Credit: Puget Sound Bike Share

As we’ve explored, Seattle and Portland have faced similar challenges in finding money for a bike share system. Big sponsorships are difficult to come by, and Seattle, like Portland, had its plans thrown into chaos by the bankruptcy of the system’s main supplier in January. (Both cities tapped Portland-based Alta Bicycle Share to launch their programs.)

And yet here’s Seattle, today, announcing they’ve done it. Meet Pronto Emerald City Cycle Share.

Pronto_.jpg
  • Puget Sound Bike Share

Sure, the bikes are kind of ugly, but they exist.

The difference maker in Seattle’s quest for bike share? Apparently the city’s new mayor, Ed Murray, who says he was able to pull strings to find money for the system. Seattle reached a five-year, $2.5 million sponsorship deal with Alaska Airlines, the very sort of title sponsorship Alta’s been looking for here (though we need $3 million more).

While Seattle apparently charged ahead in the face of uncertainty, Portland has pulled back.

The Portland Bureau of Transportation is regrouping after Public Bike System Company—our planned supplier—filed for bankruptcy earlier this year. A PBOT spokesman recently told the Mercury the bureau is considering all options in deciding where to purchase docking stations (though Alta says it has that taken care of).
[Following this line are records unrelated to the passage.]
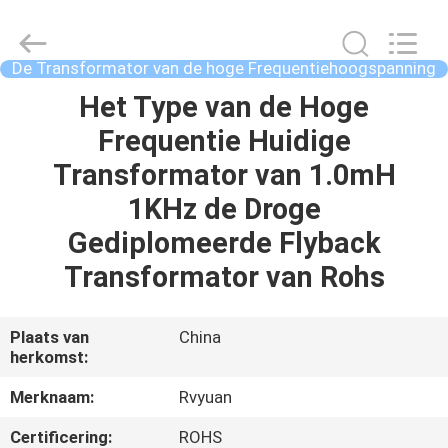
Ruiyuan
Electric
Material
Co,.Ltd.
All
De Transformator van de hoge Frequentiehoogspanning
Rights
Reserved.
Het Type van de Hoge
HUIS
Frequentie Huidige
PRODUCTEN
Transformator van 1.0mH
1KHz de Droge
VIDEOS
Gediplomeerde Flyback
Transformator van Rohs
ONGEVEER
ONS
Plaats van
China
herkomst:
FABRIEKSREIS
Merknaam:
Rvyuan
Certificering:
ROHS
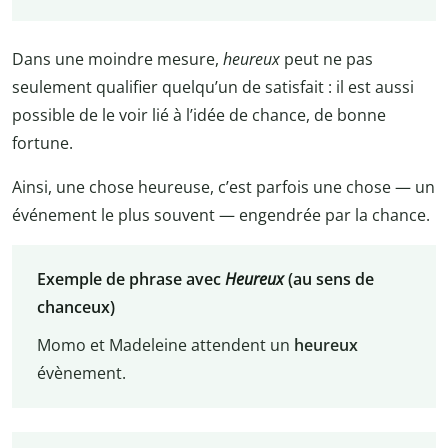
Dans une moindre mesure,
heureux
peut ne pas
seulement qualifier quelqu’un de satisfait : il est aussi
possible de le voir lié à l’idée de chance, de bonne
fortune.
Ainsi, une chose heureuse, c’est parfois une chose — un
événement le plus souvent — engendrée par la chance.
Exemple de phrase avec
Heureux
(au sens de
chanceux)
Momo et Madeleine attendent un
heureux
évènement.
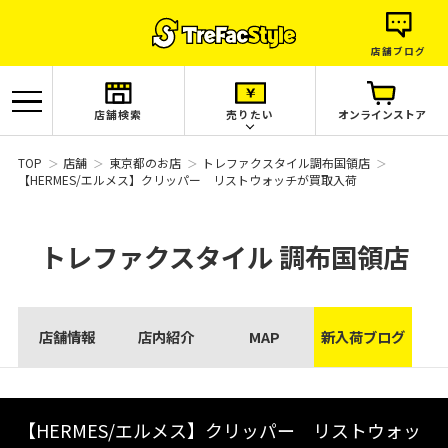
店舗ブログ
店舗検索
売りたい
オンラインストア
TOP
店舗
東京都のお店
トレファクスタイル調布国領店
【HERMES/エルメス】クリッパー リストウォッチが買取入荷
トレファクスタイル
調布国領店
店舗情報
店内紹介
MAP
新入荷ブログ
【HERMES/エルメス】クリッパー リストウォッ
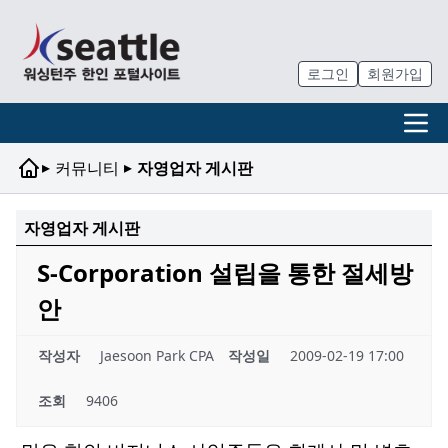
로그인
회원가입
▸
▸
커뮤니티
자영업자 게시판
자영업자 게시판
S-Corporation 설립을 통한 절세방
안
작성자
Jaesoon Park CPA
작성일
2009-02-19 17:00
조회
9406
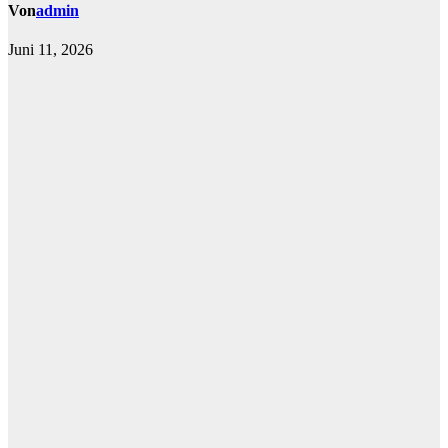
Von
admin
Juni 11, 2026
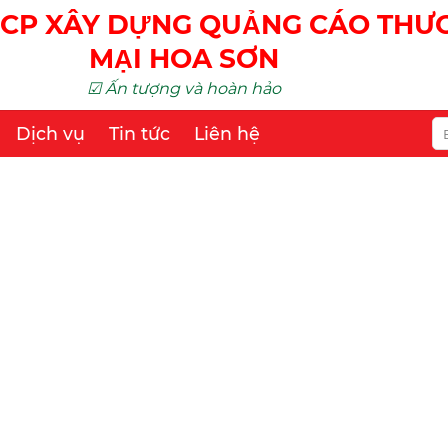
CP XÂY DỰNG QUẢNG CÁO TH
MẠI HOA SƠN
☑ Ấn tượng và hoàn hảo
Dịch vụ
Tin tức
Liên hệ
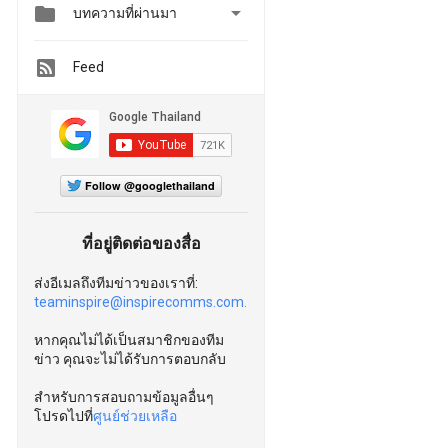


บทความที่ผ่านมา
Feed
Follow @googlethailand
ที่อยู่ติดต่อของสื่อ
ส่งอีเมลถึงทีมข่าวของเราที่:
teaminspire@inspirecomms.com.
หากคุณไม่ได้เป็นสมาชิกของทีม
ข่าว คุณจะไม่ได้รับการตอบกลับ
สำหรับการสอบถามข้อมูลอื่นๆ
โปรดไปที่
ศูนย์ช่วยเหลือ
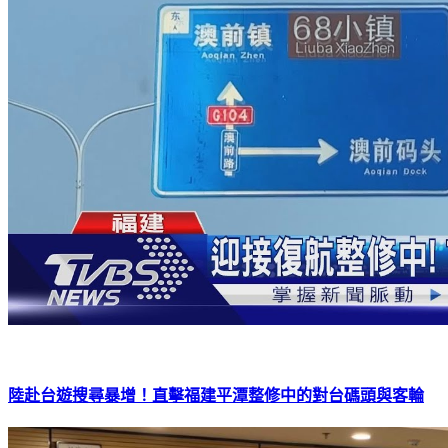
陸赴台遊搜尋暴增！直擊福建平潭整修中的對台碼頭與客輪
At the same time, PBOT says it’s still trying to hash out the $5.5 million in sponsorship cash it needs (and has bizarrely indicated in both payments to Alta and a grant application to the Oregon Department of Transportation it has in hand).

The 500-bike Pronto system launches in September, right before the rains begin in earnest. Portland’s 750-bike program—initially slated for spring 2013—is now scheduled for next year.

I'm a news reporter for the Mercury. I've spent a lot of the last decade in journalism — covering tragedy and chicanery in the hills of southwest Missouri, politics in Washington, D.C., and other matters...

3 replies on “Oh Look, Seattle Got a Bike Share System Together”

  1. Hey, if we can find corporate sponsers to this program and not leave taxpayers on the hook, then I’m all for it.

    I still think it is a failing business model though.

  2. Portland will never find $5.5 million, not unless the Blazers win the championship and Paul Allen ends up in a very giving mood. Taxpayers will end up paying a lot of that, call it “bike share the pain.”

  3. The real story is that Leah Treat and Steve Novick are apparently lying about having a bike share sponsor.

    What does that say about their “ends justifies the means” approach?

    In my life, if I catch someone in a lie, I tend to discount other things they say.